How I made my core testsuite 2x faster

There is more than one way to make perl5 twice as fast, but this is what I did today. I fixed it on one machine.

My Macbook Air gives constantly better results in my hash function benchmarks than my big Linux Desktop PC, because it has a newer i7 Haswell, and the linux has only an older i5 CPU. Both have fast SSD's and enough RAM.

But when I run the perl5 testsuite the linux machine is twice as fast. Typically 530s vs 1200s. Which is odd and very annoying.

And then I fixed it with one little change.

$ time ./perl -Ilib -MNet::Domain -e'print Net::Domain::hostname()'

real    1m0.151s
user    0m0.028s
sys 0m0.011s

$ hostname
airc

$ sudo hostname airc.local
airc.local

 $ time ./perl -Ilib -MNet::Domain -e'print Net::Domain::hostname()'
 airc.local
 real   0m0.039s
 user   0m0.027s
 sys    0m0.008s

You see that Net::Domain::hostname didn't return a value. It timed out. Great for testsuites and benchmarks.

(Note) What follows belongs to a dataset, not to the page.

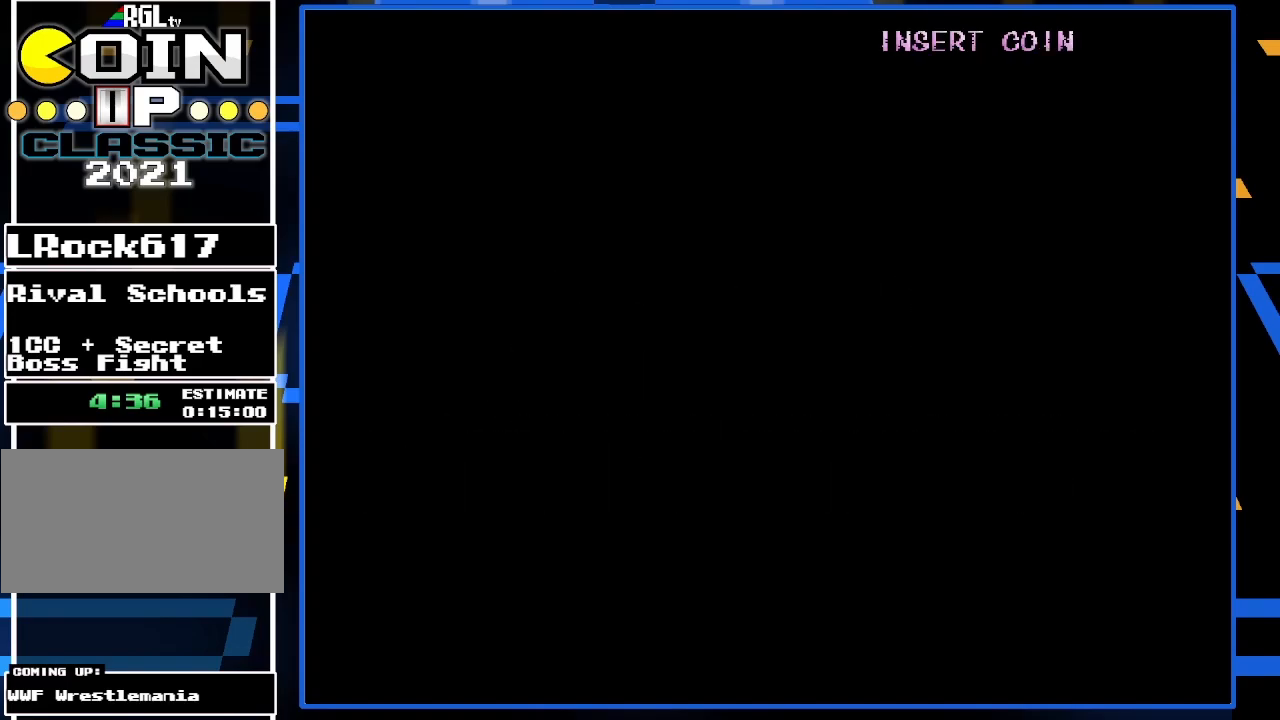
{"buttons": [], "left_stick": "center", "events": []}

The code in Net::Domain calls for MacOS just hostname, which is fast, but for darwin it calls sys_hostname. But this is fast also. So what else is going on?

sub domainname {

  return $fqdn
    if (defined $fqdn);

  _hostname();

  # *.local names are special on darwin. If we call gethostbyname below, it
  # may hang while waiting for another, non-existent computer to respond.
  if($^O eq 'darwin' && $host =~ /\.local$/) {
    return $host;
  }

I cannot beat this magic, so I changed my hostname on my laptop. Problem solved. Aargh

Elapsed: 637 sec

On Dave Mitchell calling B and B::C a failed experiment

While being blocked from p5p I had to read a new outragious statement by a porter. Who is in reality not a porter like me, just some developer who happens to have no idea what he is talking about.

Re: OP_SIGNATURE

He struggles with his new super-op OP_SIGNATURE which is at second thought a better idea then the old way to assign lexical values from the call stack at the begin of subroutines, just that it cannot take the stack values, it has to go through an intermediate @_ copy, but that is just an implementation detail which can be optimized away, and goes then on like this:

Also, every op/optree related internals change now involves fixups to B and Deparse, so every change is that much more work.

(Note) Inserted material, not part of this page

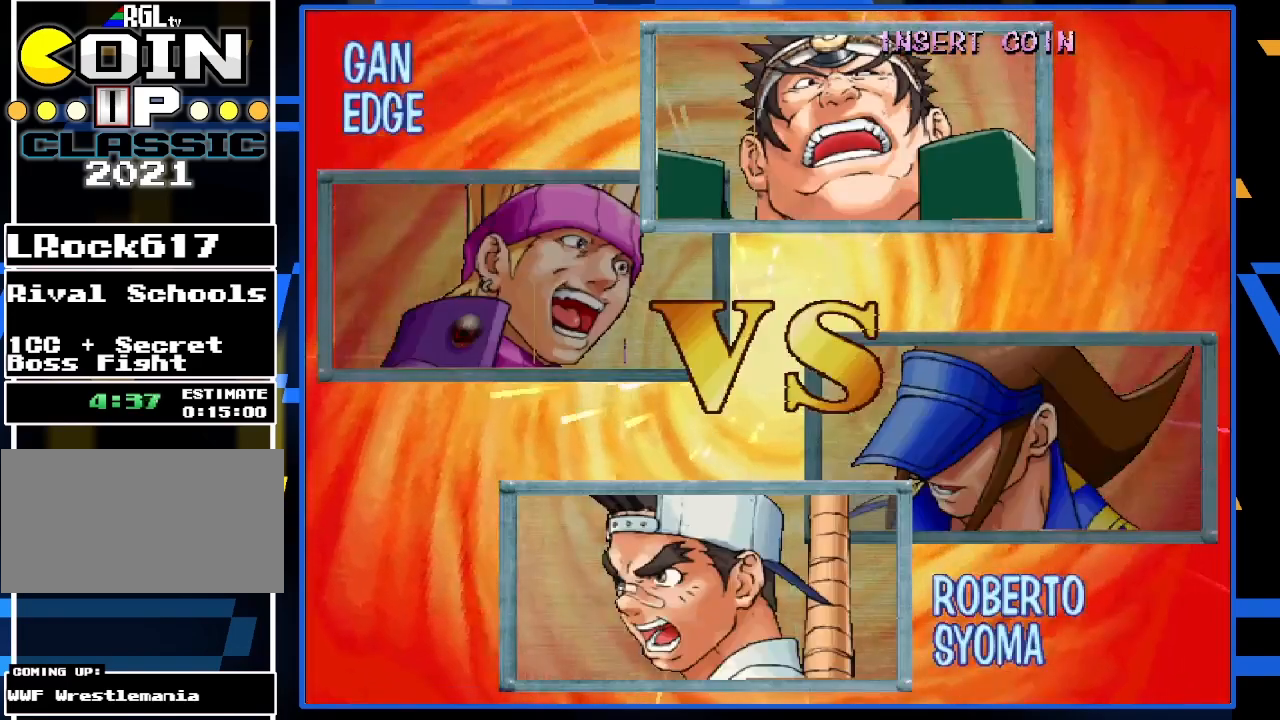
{"buttons": [], "left_stick": "center", "events": [[350, "TRIANGLE", "down"], [417, "TRIANGLE", "up"]]}
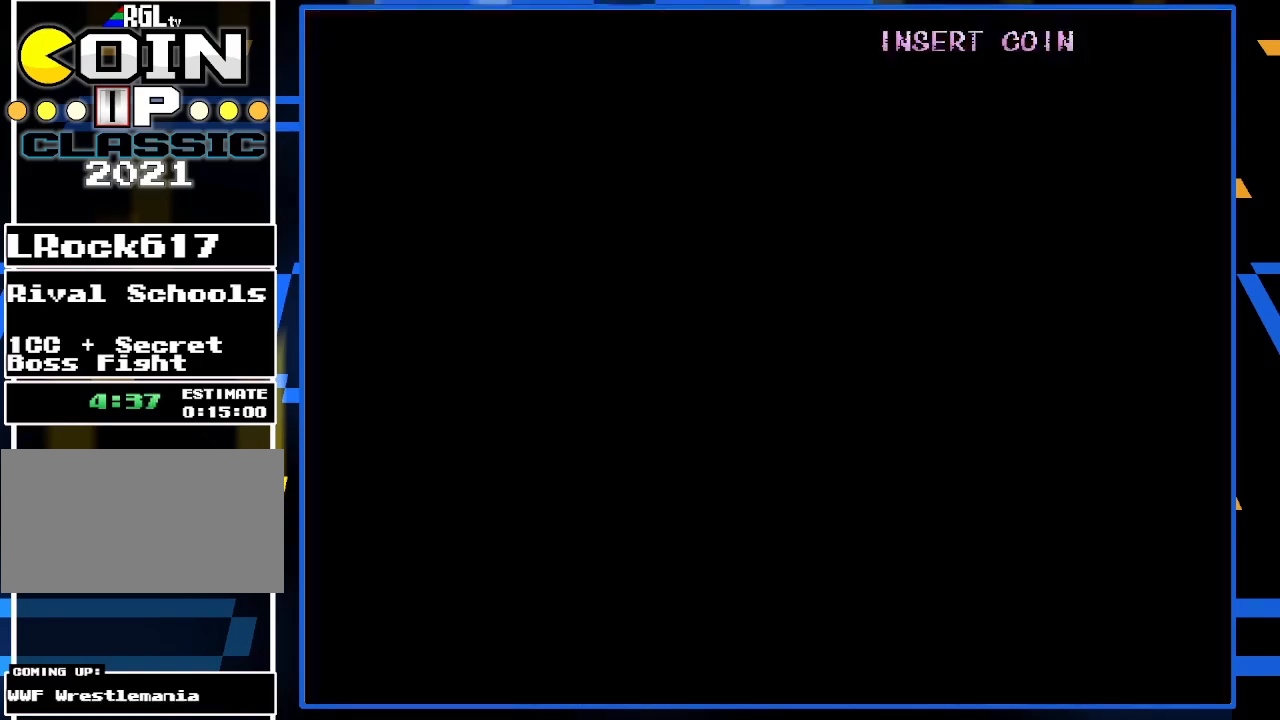
{"buttons": [], "left_stick": "center", "events": []}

If I could travel back in time and stop Malcolm B. writing B and friends, I would in an instant. Perl now would have been far, far better, and probably a lot more truly extensible than it is now.

The realisation that B (and B::C etc) were a failed experiment was one of the drivers of perl6. It's been an albatross round perl5's neck ever since.

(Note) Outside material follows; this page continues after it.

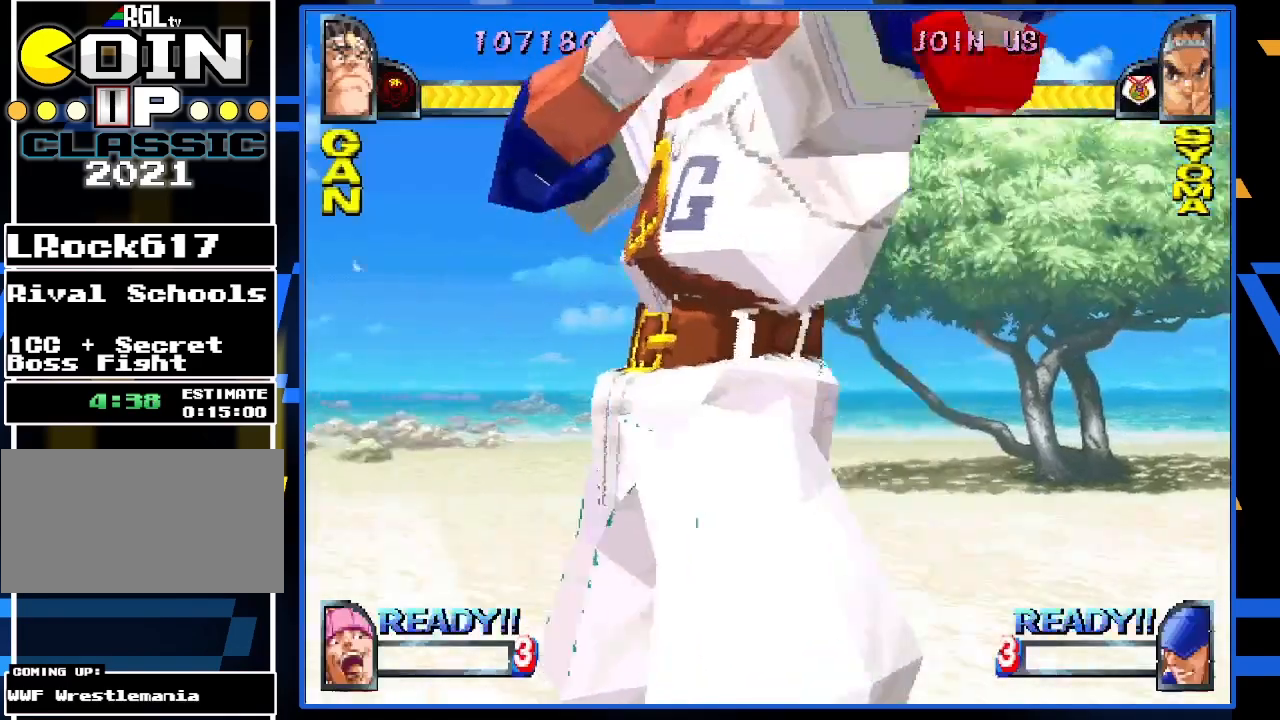
{"buttons": [], "left_stick": "center", "events": []}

Dear Dave, are you completely out of your mind?

I know that you all don't want to maintain your reflection API and AST. p5p was also not able to maintain B::C and the other 2 compilers, so I had to step up and fix it for them. Even if p5p is unwiling to fix the outstanding problems they create and is still doing more damage than good, B::C is a huge success story.

B::Generate, optimizer and types are not so easy to fix because there the damage done by p5p is too outragious that it can only be fixed in a forked version of perl. I still have to maintain patchsets in my perlall build suite (perlall build --patch=Compiler) to be able to create perls without those roadblocks. And to support windows, because p5p is not willing to export the needed API functions.

Nick Clark really claimed publicly that changing function bodies at run-time is too dangerous when used with concurrent threads. Let that be the problem of the optimizer, not yours. By further blocking dynamic optimizations B::Generate is worthless and type or profile based optimizations cannot be done. Do you have an idea why javascript, an even more dynamic language and worse language than perl could be optimized so much? Apparently not.

To the success

B::C passes the complete core testsuite. B::C compiled code is faster and smaller than uncompiled perl. Look at the B::CC and rperl benchmarks. We are close to v8 and in the next step we will be there.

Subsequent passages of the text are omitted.